Kayak Fishing Safety
Written by Mike Zilkowsky - Original article in Kayak Fishing Magazine, February, 2013
As a Safety Professional in Alberta’s oil field I am constantly mentoring fellow workers on the need for safety equipment and using it correctly. My job is to ensure that everyone works safely so that they can get home to see their families and participate in the hobbies they love, which for me is fishing!!!! Here is a list of what I believe we should all have and carry with us out fishing to ensure we make it back home from our fishing adventures.
Every year we hear of people that have lost their lives due to not wearing a Personal Flotation Device. With PFDs designed for kayak fishing addressing comfort and versatility, there is no reason to not wear one. The first thing to do is to try it on and be comfortable wearing it prior to being on the water. Try different types, different makes and different styles until you find the one that fits you best. Just be sure it has the proper rating and approvals for its intended use.
Even though kayaks are not required to run the red, green and white lights, we should still take the time to think about our visibility in low light conditions. Many of us paddle around bright orange or yellow kayaks, but many of us also paddle the darker green, brown or camouflage models as well. Scotty Fishing & Outdoor Products has developed the SEA-light and it is perfect for kayaks. Whether you purchase the 825 SEA-light with the suction cup base or the 828 SEA-light with the 42” adjustable pole, with a two-mile visibility you will not regret your purchase.
I bought myself the 823 SEA-light last year with a 20” pole and love it. I have been on very large lakes with tons of motorboat traffic and paddling in at dark would have been a lot more dangerous if the other boats were not able to see me.
Preferably a knife designed to attach to your PFD, but any sharp knife will do. Whether you need the knife to cut bait, cut your line or cut the anchor rope, be sure the knife is sharp and easily accessible. The biggest mistake a lot of kayakers and fishermen make is not having their knife within reach. Things can go sideways in a real hurry, and sometimes the difference between paddling and swimming can be having your knife within reach.
Depending on the type of kayak you have you will either be required to have a bilge pump or bailer on board. Scotty® has some great kits available that contain everything you need to comply with the Canadian Coast Guard Regulations, and those items are needed for any body of water you are paddling on. Keep a whistle attached to your P.F.D., keep a buoyant heaving line accessible as well as you bilge pump or bailer. Add a few items to your kit as well. First aid supplies are a must! Bandages and disinfectant are the most important.
I speak from experience after having a Northern Pike decide to hook me through the finger with the same treble hook that was in its mouth. Which brings me to another item…. Good pliers or side cutters. Make sure you have something to be able to cut through any hook you have to remove it, should you happen to find yourself hooked!
There is nothing worse that losing your paddle.
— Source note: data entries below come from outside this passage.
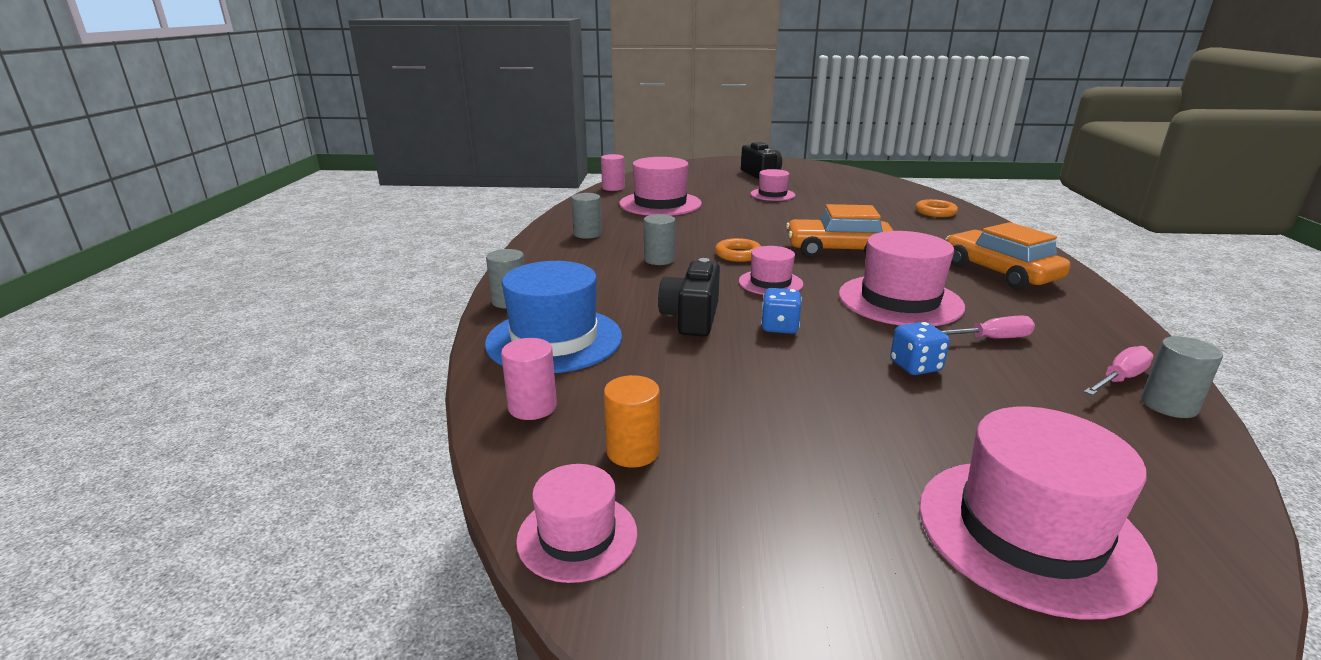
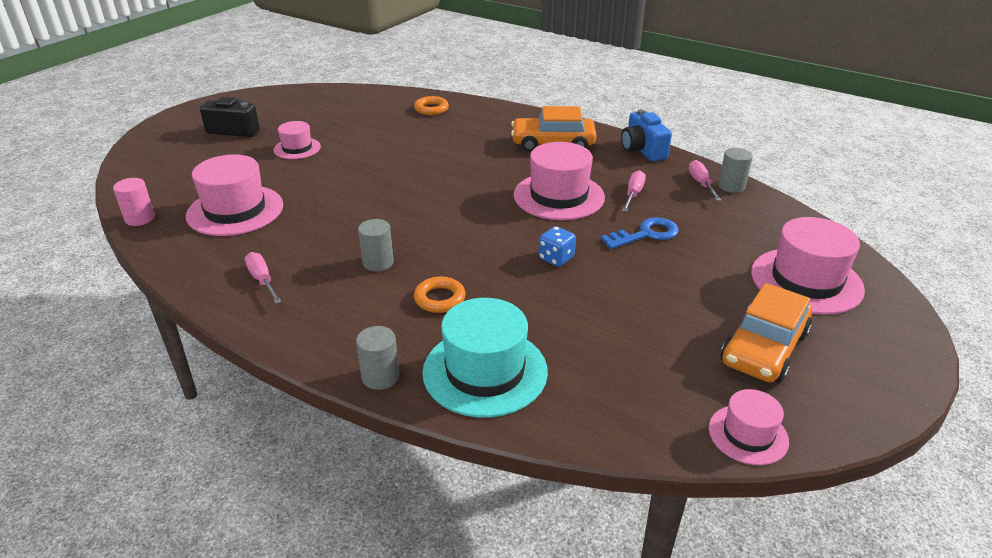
camera: 60 degrees left, 10 degrees up
(532, 407) = (587, 414): pink cylinder -> none
(554, 339) = (485, 371): blue hat -> turquoise hat
(587, 234) = (262, 280): grey cylinder -> pink screwdriver
(633, 451) = (673, 383): orange cylinder -> none
(691, 318) = (507, 289): black camera -> none
(738, 255) = (412, 221): orange ring -> orange ring (439, 299)
(770, 283) = (481, 230): pink hat -> none
(838, 250) = (453, 177): orange car -> orange car (764, 348)
(915, 366) = (645, 234): blue dice -> blue key
(1108, 321) = (642, 150): none -> blue camera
Remember the old adage “Up a certain creek without a paddle”? Imagine being out on a big body of water and not being able to paddle back. Ensuring your paddle is attached to your boat with a leash will definitely prevent this predicament. I use the Scotty® Paddle lease and absolutely love it. No matter what leash you use, just use it. Either that or bring another paddle along for the ride.
Most of all, let someone know where you are planning to go and if possible the time you are expecting to be back. Things happen and if someone knows where you plan to be, it is a lot easier for them to find you. That being said most areas we fish have some sort of cellular coverage now, so if you are on a hot spot and going to run late make sure you pass that along so you don’t become the focus of a search party.
As I just mentioned, another item that I won’t be without on the water is a way of communicating with family on shore or at home. I have an iPhone and the obvious choice for me was a Lifeproof case. Just remember to tie it to you or your boat because losing your phone will not make for an enjoyable paddle. There are many times when trying to text or call just doesn’t work out on the water so I pack a waterproof, buoyant GMRS 2 way radio with me and leave another on shore to be able to keep in contact with my loved ones. For anyone out on the salt I strongly suggest a VHF radio and that you learn how to properly use it and how to radio for assistance.
And last but not least, find open water and flip your kayak. Learning how to right your kayak and re-enter it could save you. I find the easiest way to right a sit-on-top kayak, is to have a short rope to help out. I have a small rope with a carabineer at each end, probably 4.5 feet long. I attach the rope to the handle of the kayak then toss the line over the kayak hull. Swim around to the other side and create a loop to stand in. Stand up in the loop, reach across the kayak, grab the handle and tug back. You should be able to right your kayak in a few tries and hopefully you had everything tied down and didn’t lose anything.
To get back on it now I find the easiest way for me is to pull myself up the bow and slide on. Regardless of how you do it, just practice it a few times and you should hopefully not have any issues should this arise while out on the water.
Hope this helps everyone looking for a few safety tips for kayak fishing.
Tight lines and see you at the launch!